▸ O que fazer
Por favor, retorne sem alterações o trecho do texto sobre a deputada Renata Abreu que vai de "Deputada se arrepende" até "votos a 14.", inclusive.

Deputada se arrepende de apoiar projeto de Cunha que dificulta aborto após estupro

Renata Abreu (PTN-SP) afirma que foi influenciada por outros parlamentares, mas repensou o assunto após conversar com mulheres vítimas de violência sexual: “Percebi que a questão não é tão simples assim”. Na última semana, o projeto foi aprovado na Comissão de Constituição, Justiça e Cidadania da Câmara dos Deputados por 37 votos a 14.

Itens armazenados do conjunto de dados
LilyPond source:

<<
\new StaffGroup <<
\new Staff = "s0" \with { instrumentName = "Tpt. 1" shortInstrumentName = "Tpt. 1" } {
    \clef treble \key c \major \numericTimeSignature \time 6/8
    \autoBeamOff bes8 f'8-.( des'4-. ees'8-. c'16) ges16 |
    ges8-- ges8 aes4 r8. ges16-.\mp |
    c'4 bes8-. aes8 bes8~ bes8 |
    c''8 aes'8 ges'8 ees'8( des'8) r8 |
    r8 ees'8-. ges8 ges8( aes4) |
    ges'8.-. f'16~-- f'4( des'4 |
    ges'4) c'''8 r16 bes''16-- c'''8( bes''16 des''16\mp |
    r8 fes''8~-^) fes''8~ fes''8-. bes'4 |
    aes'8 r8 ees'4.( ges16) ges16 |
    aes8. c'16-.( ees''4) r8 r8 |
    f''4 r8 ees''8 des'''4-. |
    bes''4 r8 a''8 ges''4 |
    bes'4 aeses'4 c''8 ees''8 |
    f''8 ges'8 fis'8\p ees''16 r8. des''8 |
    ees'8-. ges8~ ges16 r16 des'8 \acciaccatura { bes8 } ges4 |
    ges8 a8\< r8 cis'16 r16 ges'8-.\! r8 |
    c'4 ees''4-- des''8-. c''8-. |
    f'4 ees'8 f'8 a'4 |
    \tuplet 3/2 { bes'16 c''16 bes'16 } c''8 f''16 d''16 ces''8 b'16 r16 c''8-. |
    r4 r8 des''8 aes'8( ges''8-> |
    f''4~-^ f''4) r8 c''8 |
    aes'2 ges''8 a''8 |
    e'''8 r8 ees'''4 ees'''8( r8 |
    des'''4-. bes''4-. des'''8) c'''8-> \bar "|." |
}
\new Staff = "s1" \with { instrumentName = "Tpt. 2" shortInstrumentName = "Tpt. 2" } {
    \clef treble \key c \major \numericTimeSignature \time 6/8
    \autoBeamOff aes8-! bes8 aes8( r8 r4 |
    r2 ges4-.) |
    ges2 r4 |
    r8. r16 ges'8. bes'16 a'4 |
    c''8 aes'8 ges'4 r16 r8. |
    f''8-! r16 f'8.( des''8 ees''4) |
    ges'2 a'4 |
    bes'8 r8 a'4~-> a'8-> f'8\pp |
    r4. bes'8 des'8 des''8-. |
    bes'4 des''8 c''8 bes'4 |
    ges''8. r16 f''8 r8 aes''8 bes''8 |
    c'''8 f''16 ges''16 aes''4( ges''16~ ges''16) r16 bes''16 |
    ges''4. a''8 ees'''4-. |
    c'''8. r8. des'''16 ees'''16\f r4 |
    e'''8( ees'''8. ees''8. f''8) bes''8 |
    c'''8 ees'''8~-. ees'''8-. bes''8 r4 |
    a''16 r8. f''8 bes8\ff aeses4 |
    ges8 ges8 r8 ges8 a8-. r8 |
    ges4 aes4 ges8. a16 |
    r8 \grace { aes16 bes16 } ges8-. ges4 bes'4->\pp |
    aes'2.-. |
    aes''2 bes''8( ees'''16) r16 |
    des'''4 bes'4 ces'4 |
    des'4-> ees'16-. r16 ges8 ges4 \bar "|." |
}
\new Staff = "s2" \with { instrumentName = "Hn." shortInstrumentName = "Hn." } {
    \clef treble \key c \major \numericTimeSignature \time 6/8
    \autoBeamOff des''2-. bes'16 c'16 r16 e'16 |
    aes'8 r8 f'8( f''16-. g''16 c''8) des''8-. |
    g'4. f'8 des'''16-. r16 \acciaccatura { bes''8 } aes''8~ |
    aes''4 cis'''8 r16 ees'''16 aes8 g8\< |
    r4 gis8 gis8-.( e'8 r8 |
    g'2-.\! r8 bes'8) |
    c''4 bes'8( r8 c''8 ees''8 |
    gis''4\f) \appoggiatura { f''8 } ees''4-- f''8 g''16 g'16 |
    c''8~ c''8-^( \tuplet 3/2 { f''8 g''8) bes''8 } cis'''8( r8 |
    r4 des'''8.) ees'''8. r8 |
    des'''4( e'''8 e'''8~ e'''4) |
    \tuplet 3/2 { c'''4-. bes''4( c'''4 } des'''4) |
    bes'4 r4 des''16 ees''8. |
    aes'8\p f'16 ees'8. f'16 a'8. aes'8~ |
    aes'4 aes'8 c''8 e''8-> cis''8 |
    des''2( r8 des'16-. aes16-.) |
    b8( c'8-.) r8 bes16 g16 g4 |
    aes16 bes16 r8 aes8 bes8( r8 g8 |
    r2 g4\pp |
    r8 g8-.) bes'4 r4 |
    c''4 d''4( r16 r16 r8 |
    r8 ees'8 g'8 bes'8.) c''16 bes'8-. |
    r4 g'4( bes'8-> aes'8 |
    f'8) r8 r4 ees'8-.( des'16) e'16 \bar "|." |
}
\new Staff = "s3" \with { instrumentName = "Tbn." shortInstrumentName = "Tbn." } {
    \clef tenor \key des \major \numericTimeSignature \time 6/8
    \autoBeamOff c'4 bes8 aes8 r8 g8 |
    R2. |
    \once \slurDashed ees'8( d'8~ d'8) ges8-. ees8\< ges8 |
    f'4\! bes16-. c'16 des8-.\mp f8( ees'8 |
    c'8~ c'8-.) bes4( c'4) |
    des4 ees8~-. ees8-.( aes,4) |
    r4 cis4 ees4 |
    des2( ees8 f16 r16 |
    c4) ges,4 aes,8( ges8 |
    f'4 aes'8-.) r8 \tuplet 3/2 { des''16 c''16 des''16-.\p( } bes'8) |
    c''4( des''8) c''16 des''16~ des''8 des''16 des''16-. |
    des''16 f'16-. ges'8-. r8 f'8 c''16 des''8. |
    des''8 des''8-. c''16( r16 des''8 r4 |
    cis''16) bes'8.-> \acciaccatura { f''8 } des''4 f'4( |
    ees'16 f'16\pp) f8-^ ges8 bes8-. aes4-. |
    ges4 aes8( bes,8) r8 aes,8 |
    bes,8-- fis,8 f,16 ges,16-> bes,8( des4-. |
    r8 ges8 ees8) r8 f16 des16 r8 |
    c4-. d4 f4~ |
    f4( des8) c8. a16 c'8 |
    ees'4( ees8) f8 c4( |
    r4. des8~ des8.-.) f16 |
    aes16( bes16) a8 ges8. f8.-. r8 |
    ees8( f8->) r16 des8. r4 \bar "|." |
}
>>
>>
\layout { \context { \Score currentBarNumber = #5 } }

▸ Resposta
Deputada se arrepende de apoiar projeto de Cunha que dificulta aborto após estupro

Renata Abreu (PTN-SP) afirma que foi influenciada por outros parlamentares, mas repensou o assunto após conversar com mulheres vítimas de violência sexual: “Percebi que a questão não é tão simples assim”. Na última semana, o projeto foi aprovado na Comissão de Constituição, Justiça e Cidadania da Câmara dos Deputados por 37 votos a 14.